BMI, body mass index; MSHS, months since HAART started.

We found that the CYP1A2 g.-163C>A SNP was significantly associated with CD4-cell count at the time of sample collection (the same time that NVP plasma samples were collected). Carriers of the CYP1A2 g.-163C/A (p = 0.029) and CYP1A2 g.-163A/A (p = 0.014) genotypes had significantly lower CD4-cell counts on average when compared to those with the CYP1A2 g.-163C/C genotype. The CD4-cell count was lowest among CYP1A2 g.-163A/A genotype carriers. This suggests that the CYP1A2 g.-163A allele influences CD4-cell recovery.

The simplest model included CYP1A2 g-163C>A genotypes, months since HAART started (MSHS) and gender, and accounted for 15% of the variability in the log-transformed CD4-cell counts (Table 3). Including all the other variables (CYP2B6 c.516G>T, c.983T>C, BMI, and age) in the model only accounted for an additional 3% of the variability (Supplementary Table S2). As expected, MSHS was significantly associated with CD4-cell count; the longer the MSHS, the higher the CD4 cell count (p = 0.001). The two SNPs, CYP2B6 c.516G>T and CYP2B6 c.983T>C, did not correlate with CD4-cell count (Supplementary Table S2). The association between the CYP1A2 g.-163C>A SNP and CD4-cell count was statistically significant, irrespective of whether BMI, age, and the two CYP2B6 SNPs were included in the model.

Alanine aminotransferase (ALT) expression, a measure of liver function, was not significantly associated with the CYP2B6 c.516G>T, CYP2B6 c.983T>C, and CYP1A2 g.163C>A genotypes (Supplementary Table S3). All the above NVP correlations with genotypes could be affected by putative drug interactions. However, the present study is a real-life sample, and hence, very relevant for the naturalistic study of therapeutic variation with a view to pharmacogenomics variation.

Comparison of variant allele frequencies with other world populations

The genotype distribution of the three SNPs conformed to the Hardy-Weinberg equilibrium (HWE); the genotype frequencies are given in Table 4. The three variants, CYP2B6 c.516T, CYP2B6 c.983C, and CYP1A2 g.-163A had the following frequencies, 0.47, 0.08, and 0.53 in this Zimbabwean population.

Table 4.

Comparison of CYP2B6 and CYP1A2 Allele Frequency Distribution in World Populations

  CYP2B6 c.516T (rs3745274) CYP2B6 c.983C (rs28399499) CYP1A2 g.-163A (rs762551)
Zimbabweans (this study) 0.45 0.09 0.49
South Africans (Swart 2011) 0.43 0.07 0.61a
Cameroonians (Swart et al., 2012) 0.37 NA 0.52
Malawians (Carr et al., 2014) 0.31a 0.08 NA
Yoruba (Matimba et al., 2008) 0.42 0.12 0.57a
Tanzanians (Bains et al., 2013) 0.10a NA 0.49
Maasai (Matimba etal., 2008) 0.37 0.01a 0.52
Luhya (Ikediobi et al,. 2011) 0.31 0.07 N/A
Ugandan (Mukonzo et al., 2009) 0.36 0.10 NA
Ghanaian (Bains et al., 2013; Griese et al. 1999) 0.48 0.07 NA
Caucasians (Hapmap) 0.30a 0.00a 0.71a
Asians (Hapmap) 0.15a 0.00a 0.65a

NA, not available.

a

Statistically significant differences when compared with Zimbabwean individuals.
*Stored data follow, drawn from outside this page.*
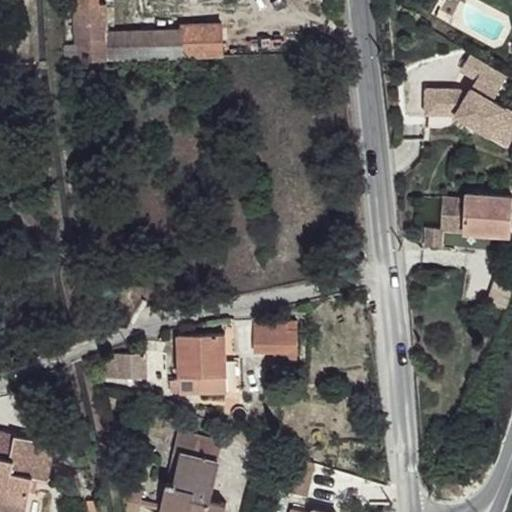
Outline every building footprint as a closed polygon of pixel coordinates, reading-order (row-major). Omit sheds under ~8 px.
[(74,0),(78,64),(127,62),(223,56),(221,19),(181,19),(181,25),(110,25),(107,0),(74,0)] [(425,89),(426,113),(456,113),(507,143),(511,134),(511,109),(493,99),(506,73),(472,54),(463,71),(475,79),(467,93),(459,88),(425,89)] [(467,198),(465,231),(511,234),(511,214),(511,195),(468,193),(467,198)] [(446,197),(444,230),(465,231),(467,198),(446,197)] [(427,228),(426,248),(442,249),(444,230),(427,228)] [(253,327),(253,351),(284,351),(284,342),(294,341),(293,330),(282,330),(282,326),(253,327)] [(177,333),(177,375),(222,375),(223,362),(222,333),(177,333)] [(145,350),(144,357),(153,358),(154,351),(145,350)] [(121,353),(115,376),(124,377),(127,370),(132,370),(138,368),(140,355),(121,353)] [(222,375),(222,387),(236,387),(235,362),(223,362),(222,375)] [(177,391),(177,395),(222,393),(222,387),(222,375),(177,375),(177,380),(177,391)] [(168,379),(168,391),(177,391),(177,380),(168,379)] [(0,429),(0,511),(21,511),(28,486),(21,485),(24,472),(30,474),(44,478),(51,443),(0,429)] [(165,482),(158,511),(221,511),(202,507),(214,463),(179,456),(171,483),(165,482)] [(286,458),(276,495),(301,501),(311,466),(286,458)] [(21,485),(28,486),(30,474),(24,472),(21,485)]
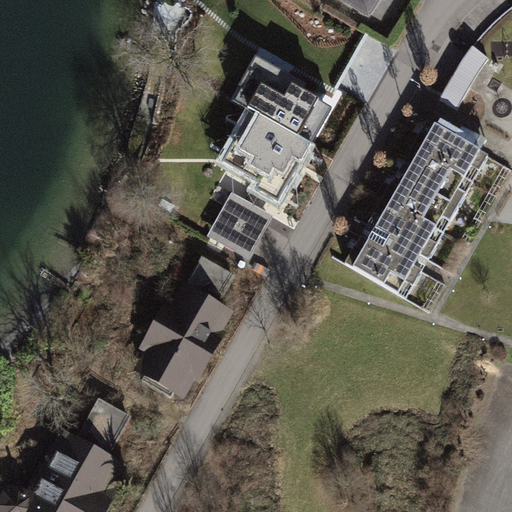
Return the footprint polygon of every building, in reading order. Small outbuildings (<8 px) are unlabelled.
[(391,0),(322,0),(373,31),(391,0)] [(460,113),(489,56),(472,47),(443,104),(460,113)] [(306,160),(331,116),(257,74),(232,118),(255,131),(306,160)] [(493,165),(430,129),(346,274),(426,311),(493,165)] [(280,205),(306,160),(255,131),(229,177),(280,205)] [(265,233),(230,214),(215,241),(250,260),(265,233)] [(181,401),(229,317),(178,287),(129,372),(181,401)] [(106,453),(128,415),(97,398),(74,439),(58,430),(24,490),(16,485),(0,489),(0,511),(105,511),(118,490),(111,487),(124,463),(106,453)]
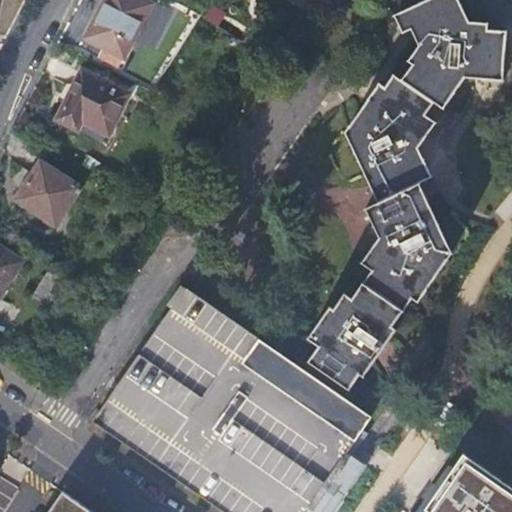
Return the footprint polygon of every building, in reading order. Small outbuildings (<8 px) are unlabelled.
[(126,59),(153,4),(145,0),(108,0),(88,38),(126,59)] [(286,0),(268,0),(260,13),(253,9),(245,22),(265,35),(286,0)] [(362,162),(463,6),(460,0),(425,0),(393,15),(401,32),(411,28),(418,44),(408,60),(412,63),(404,77),(396,73),(387,84),(380,80),(346,131),(362,162)] [(442,104),(493,27),(488,27),(488,22),(469,20),(463,6),(362,162),(380,197),(434,116),(430,113),(438,101),(442,104)] [(507,29),(493,27),(442,104),(446,107),(467,76),(504,78),(507,29)] [(159,65),(166,70),(178,52),(170,48),(159,65)] [(126,96),(81,73),(58,120),(77,129),(82,121),(107,134),(126,96)] [(439,120),(434,116),(380,197),(375,204),(366,210),(378,236),(362,261),(373,269),(353,297),(345,291),(333,308),(330,306),(310,336),(321,344),(312,357),(350,384),(361,370),(365,373),(397,328),(394,325),(413,298),(417,301),(455,248),(420,179),(435,170),(423,146),(439,120)] [(79,189),(40,164),(16,202),(55,227),(79,189)] [(21,264),(0,250),(0,287),(4,290),(21,264)] [(69,277),(53,267),(34,296),(50,306),(69,277)] [(186,286),(94,419),(226,511),(305,511),(373,416),(186,286)] [(511,511),(511,488),(467,458),(429,511),(511,511)] [(92,511),(63,492),(49,511),(92,511)]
Pharmacogenomically relevant genetic variants exhibit qualitative and quantitative differences in their distribution between different population groups. The frequencies of the three variant alleles investigated in the Zimbabwean population in this study, CYP2B6 c.516T, CYP2B6 c.983C, and CYP1A2 g.-163A, were, thus, compared with data from 11 other population groups from across the world, namely black South Africans, Cameroonians, Malawians, Yoruba, Tanzanians, Maasai, Luhya, Ugandans, Ghanaians, Caucasians and Asians. The Zimbabwean population group showed significant differences when compared to Caucasian and Asian population groups' at all three loci (Table 4).
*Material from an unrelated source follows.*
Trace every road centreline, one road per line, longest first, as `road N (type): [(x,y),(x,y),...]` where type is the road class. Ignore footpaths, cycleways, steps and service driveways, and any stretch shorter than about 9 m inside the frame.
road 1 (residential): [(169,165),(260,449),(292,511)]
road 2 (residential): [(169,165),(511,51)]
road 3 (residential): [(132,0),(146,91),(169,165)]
Within African population groups, CYP2B6 c.516T, frequencies differed significantly (p < 0.05) between the Zimbabwean group (0.45) compared to Malawians (0.31) and Tanzanians (0.10). The CYP2B6 c.983C showed significant differences (p < 0.05) when the Zimbabwean group was compared to the Maasai (0.09 versus 0.01) while the CYP1A2 g.-163A variant showed significant differences (p < 0.05) when the Zimbabweans (0.49) were compared to South Africans (0.61) and the Yoruba from Nigeria (0.57).

Discussion

Nevirapine remains one of the cornerstones of HAART, and is extensively used in resource-limited settings because of its relatively low cost, safety in women of child-bearing age, and potency in suppression of HIV. Similar to EFV, NVP is also primarily metabolized to hydroxy-metabolites by CYP2B6 that is coded for by a polymorphic gene (Code et al., 1997). One of the problems associated with taking the 200 mg twice daily standard dose of NVP is emergence of adverse side effects, which have been reported in up to 15% of exposed patients. The adverse effects include Steven-Johnson syndrome (SJS), toxic epidermal necrolysis, and hepatotoxicity (Gatanaga et al., 2007; Steinbrook 2013; Wattanakul et al., 2013).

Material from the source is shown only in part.